The debut film from writer and director Ashley McKenzie, Werewolf is the story of “Nessa” (Bhreagh MacNeil) and “Blaise” (Andrew Gillis), who are trying to get through a methadone program and to escape their small town. The film is at many times hard to watch, but its nuanced character development makes it a story worth telling. (AEL: 4.5/5)
Review by FF2 Intern Amelie Lasker
Nineteen-year-old “Nessa” (Bhreagh MacNeil) and her older boyfriend “Blaise” (Andrew Gillis) spend their days mowing lawns in intense heat for small amounts of cash. They visit the pharmacy regularly to take their methadone. Each evening they push their lawn mower up a long gravel road to their trailer. At night, they hang their clothes on a clothesline outside their trailer in an attempt to make them fresher. Perhaps as a method of survival, they hardly speak to each other, except to share daydreams of moving far away.
We can see clearly that both Nessa and Blaise are, in many ways, doing everything right: they take their methadone, they try to earn money, and they look into applying for low-income housing. Nessa gets a job at a fast-food chain, and we watch her silently practice filling soft-serve ice cream cones and crushing Oreos. Blaise watches a friend play video games, as if to distract himself from one type of addiction with a mild substitute.
Nessa and Blaise are so vulnerable in their situation, though, that none of it is enough. Low-income housing is mostly unavailable to adults without families. Blaise steals a bottle of cough syrup to try to make himself feel better, and then he’s no longer allowed to get his methadone from the pharmacy. When Nessa begins to keep her methadone doses at home, the movie’s tension immediately rises. It’s clear how hard it’s going to be for Nessa and Blaise to make it through this safely.

EXERCISE AIM:
Continue the review of the film Werewolf from its last paragraph onward. The listing that follows is taken from a separate source.

SUPPLIED INFORMATION:
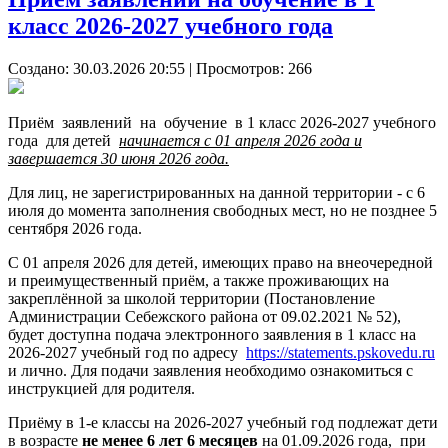
класс 2026-2027 учебного года
Создано: 30.03.2026 20:55
| Просмотров: 266
Приём заявлений на обучение в 1 класс 2026-2027 учебного
года для детей
начинается с 01 апреля 2026 года и
завершается 30 июня 2026 года.
Для лиц, не зарегистрированных на данной территории - с 6
июля до момента заполнения свободных мест, но не позднее 5
сентября 2026 года.
С 01 апреля 2026 для детей, имеющих право на внеочередной
и преимущественный приём, а также проживающих на
закреплённой за школой территории (Постановление
Администрации Себежского района от 09.02.2021 № 52),
будет доступна подача электронного заявления в 1 класс на
2026-2027 учебный год по адресу
https://statements.pskovedu.ru
и лично. Для подачи заявления необходимо ознакомиться с
инструкцией для родителя.
Приёму в 1-е классы на 2026-2027 учебный год подлежат дети
в возрасте
не менее 6 лет 6 месяцев
на 01.09.2026 года, при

WRITTEN ANSWER:
Blaise doesn’t respond well when he doesn’t get what he wants, and through his interactions with authority figures, it’s easy, if not empathic, to see why people are less willing to help him. The reactions of a lawnmower repairman or a pharmacist to his “attitude” remind me of a scene in The Florida Project with the new manager of a hotel. When “Halley” (Bria Vinaite) responds angrily to her refusal of a discount room, the manager replies, “No wonder you are in this situation.” Halley and Blaise are both only expressing their frustration: they don’t know where to look for help, and even when they try, help doesn’t come to them. They are not angels but very three-dimensional people who can be flawed and immature. The managers who respond to their frustration are just doing their jobs, and they don’t quite see Blaise or Halley as human.
The soundtrack and the transparent faces of its two lead actors make Werewolf viscerally affecting. In her first feature film, Ashley McKenzie has made a film that’s powerful, though small in scope. It’s about addiction and the recovery from it, but it’s also about the limits of empathy, and the human struggle of two very whole individuals. I’m fascinated to see what McKenzie makes next.
© Amelie E. Lasker (3/15/18) FF2 Media
Top Photo: Bhreagh MacNeil as “Nessa” and Andrew Gillis as “Blaise.”
Middle Photo: Bhreagh MacNeil as “Nessa.”
Bottom Photo: Bhreagh MacNeil as “Nessa” and Andrew Gillis as “Blaise.”
Photo Credits: Factory 25
Q: Does Werewolf pass the Bechdel-Wallace Test?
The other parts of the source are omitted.